The 5.2 m/s simulation in Figure 3a shows excellent agreement with the experiment, whereas the 3.5 m/s simulation over predicts the transient heat-up rate, and under predicts the transient cooldown rate. In the future, fitting the $h_{pads}$ and $h_{spokes}$ coefficients using multiple data sets may provide more holistic agreement, particularly as the velocity varies. An emissivity of 0.19 was found to successfully match the IR non-contact thermometer and IR camera temperatures to the contact thermocouple temperature. During the heating, brake pad clamping force, air velocity, and disc rotation rate were kept constant, but the dynamometer measured power dissipated by the brakes increased due to the larger friction associated with the increasing disc temperatures.
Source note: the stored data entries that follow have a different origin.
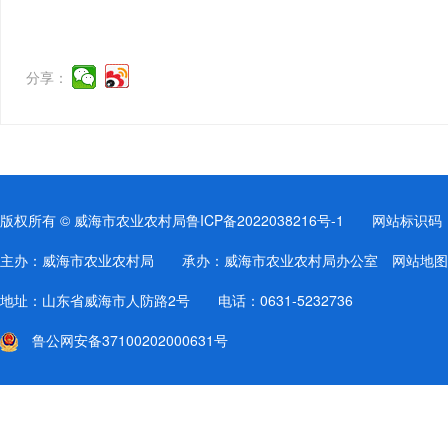
分享：
版权所有 © 威海市农业农村局
鲁ICP备2022038216号-1
网站标识码：37
主办：威海市农业农村局 承办：威海市农业农村局办公室
网站地图
地址：山东省威海市人防路2号 电话：0631-5232736
鲁公网安备37100202000631号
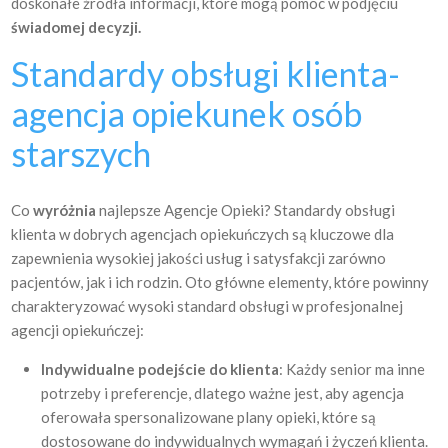
doskonałe źródła informacji, które mogą pomóc w podjęciu
świadomej decyzji.
Standardy obsługi klienta-
agencja opiekunek osób
starszych
Co
wyróżnia
najlepsze Agencje Opieki? Standardy obsługi
klienta w dobrych agencjach opiekuńczych są kluczowe dla
zapewnienia wysokiej jakości usług i satysfakcji zarówno
pacjentów, jak i ich rodzin. Oto główne elementy, które powinny
charakteryzować wysoki standard obsługi w profesjonalnej
agencji opiekuńczej:
Indywidualne podejście do klienta
: Każdy senior ma inne
potrzeby i preferencje, dlatego ważne jest, aby agencja
oferowała spersonalizowane plany opieki, które są
dostosowane do indywidualnych wymagań i życzeń klienta.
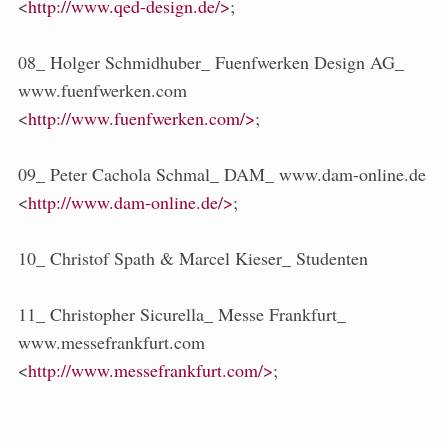
<
http://www.qed-design.de/>
;
08_ Holger Schmidhuber_ Fuenfwerken Design AG_
www.fuenfwerken.com
<
http://www.fuenfwerken.com/>
;
09_ Peter Cachola Schmal_ DAM_ www.dam-online.de
<
http://www.dam-online.de/>
;
10_ Christof Spath & Marcel Kieser_ Studenten
11_ Christopher Sicurella_ Messe Frankfurt_
www.messefrankfurt.com
<
http://www.messefrankfurt.com/>
;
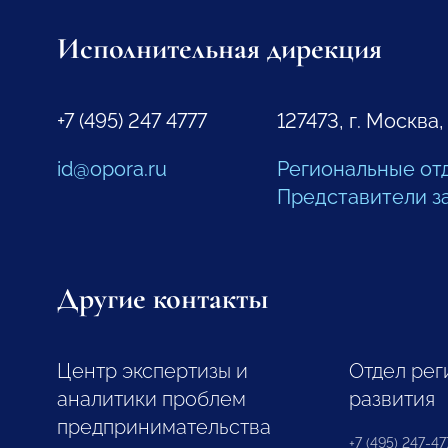
Исполнительная дирекция
+7 (495) 247 4777
127473, г. Москва,
id@opora.ru
Региональные от
Представители з
Другие контакты
Центр экспертизы и
Отдел рег
аналитики проблем
развития
предпринимательства
+7 (495) 247-477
For example, for the 5.2 m/s case the brake power increased from 37 W at the start of the test to 89 W at the peak temperatures. Figure 3b shows that initially the spokes absorb and expel most of the brake power, but then are surpassed by the combined left/right disc braking surfaces. Overall the model predicts that the cooling is primarily due to the disc surfaces (left/right, inner and outer), with the disc spokes being secondary contributors, and the pads/caliper being tertiary contributors, only 7.5% of the total when at peak temperature for the case shown. Although heating of the pad fins and caliper is clearly evident from IR image in Figure 3c, the proper measurement of pad fin and caliper temperatures via contact methods and IR thermography remains for future work. Future work will include modeling of peak temperatures from sustained “hill descents” at constant speed; this analysis is postponed here as a model is still needed for aerodynamic, rolling, and braking resistance fractions.

5. Conclusions

A transient, numerical, MATLAB thermal model based on the convective heat transfer coefficients obtained from CFD simulations has been successfully matched to the experimental temperatures measured on a brake dynamometer for a bicycle hydraulic disc brake. The authors provide and validate fitting functions for the convective coefficients for bicycle brake discs, for various bike speeds and disc to freestream temperature differences. The model successfully predicts the heating and cooling temperature curves for the dynamometer. Most of the cooling is attributed to convection from the disc left and right braking surfaces. Further work will include determination of friction coefficients, application of the model to bicycle braking data from actual outdoor courses, and additional infrared thermography comparison to component temperature measurements.